Initially, the beads were carved by Indian craftspeople from natural sources such as shells, ivory, turquoise, coral, other stones, copper, silver, amber, wood, as well as animal bones, teeth and horns. The famous glass beads did not appear until colonists brought them over from Europe approximately 500 years ago. Those beads quickly became a popular part of the culture of the American Indian; and, today, glass beads, especially fine seed beads, have become the primary materials preferred by numerous traditional beaders crafting from a variety of tribes.
2. What types of beadwork are there?
Much beadwork is well known, including the bone hairpipe chokers and peyote stitch beading by the Plains Indians, the turquoise and shell Heishi necklaces by the southwest Indians, the floral work by the northern Indians, abalone shells in the west coast Cherokees beadwork, and much more.
Native beadwork is very delicate and time consuming and can be described as: (A) beaded leather normally used on moccasins, clothing, or containers where the beads are sewn individually onto leather or more recently cloth or attached in loops or rows; or (B) beaded strands that are used for jewelry and as ornamental coverings to wrap around an art or ceremonial object where the beads are strung together into a mesh or strings using thread, wire, or sinew. Usually this is done painstakingly by hand, but some tribes use special bow looms to turn strands into beaded belts or rectangular strips.
3. Beadwork and Wampum
“Wampum” comes from the Narragansett word for ‘white shell beads’, either white from the Whelk shell or purple-black from the growth rings of the Quahog shell. Wampum was mass produced in coastal southern New England mostly by the Pequots and Narragansetts and became a formal currency that European traders and politicians used to gain Native American favor or territory. The use of wampum as money, even among the English, continued until the American Revolution.

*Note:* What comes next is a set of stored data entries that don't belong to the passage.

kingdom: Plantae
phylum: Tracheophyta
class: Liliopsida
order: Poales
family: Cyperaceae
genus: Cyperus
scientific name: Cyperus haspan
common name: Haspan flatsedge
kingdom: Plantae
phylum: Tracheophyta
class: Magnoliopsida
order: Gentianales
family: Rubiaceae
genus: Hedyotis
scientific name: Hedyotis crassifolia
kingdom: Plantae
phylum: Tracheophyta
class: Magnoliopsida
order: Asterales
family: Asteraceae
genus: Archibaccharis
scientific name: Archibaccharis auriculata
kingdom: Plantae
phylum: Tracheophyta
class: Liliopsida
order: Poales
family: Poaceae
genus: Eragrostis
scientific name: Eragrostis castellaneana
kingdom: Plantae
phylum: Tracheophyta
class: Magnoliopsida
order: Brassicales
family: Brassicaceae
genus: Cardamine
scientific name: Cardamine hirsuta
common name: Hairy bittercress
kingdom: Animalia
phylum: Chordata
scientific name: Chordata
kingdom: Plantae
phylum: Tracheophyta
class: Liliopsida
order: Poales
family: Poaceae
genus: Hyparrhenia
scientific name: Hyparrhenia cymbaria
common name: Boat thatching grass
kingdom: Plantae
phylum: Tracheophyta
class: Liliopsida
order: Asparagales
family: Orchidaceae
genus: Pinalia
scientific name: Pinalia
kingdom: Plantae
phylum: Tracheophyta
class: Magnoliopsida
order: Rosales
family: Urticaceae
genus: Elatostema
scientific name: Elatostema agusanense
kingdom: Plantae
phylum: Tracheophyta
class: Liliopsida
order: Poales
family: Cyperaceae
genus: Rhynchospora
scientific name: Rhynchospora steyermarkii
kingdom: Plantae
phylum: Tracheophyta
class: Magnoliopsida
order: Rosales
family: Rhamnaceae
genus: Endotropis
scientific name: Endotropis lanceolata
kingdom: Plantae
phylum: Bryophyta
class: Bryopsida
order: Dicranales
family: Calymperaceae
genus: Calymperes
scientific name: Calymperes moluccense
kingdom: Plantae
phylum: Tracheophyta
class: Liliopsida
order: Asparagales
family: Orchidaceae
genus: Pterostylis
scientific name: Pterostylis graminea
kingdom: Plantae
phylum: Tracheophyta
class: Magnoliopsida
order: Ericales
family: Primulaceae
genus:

American Indian beads were used as a trade item that went back into ancient times and before the Europeans arrived. Shell beads in the Northeast have been found which are 4500 years old, which were larger than most and were uncommon due to the fact that drilling into the material was extremely difficult using ancient stone drill bits. Proto-wampum, an earlier bead, was often traded in ceremonies because of the connection of shells with water and water’s life giving properties.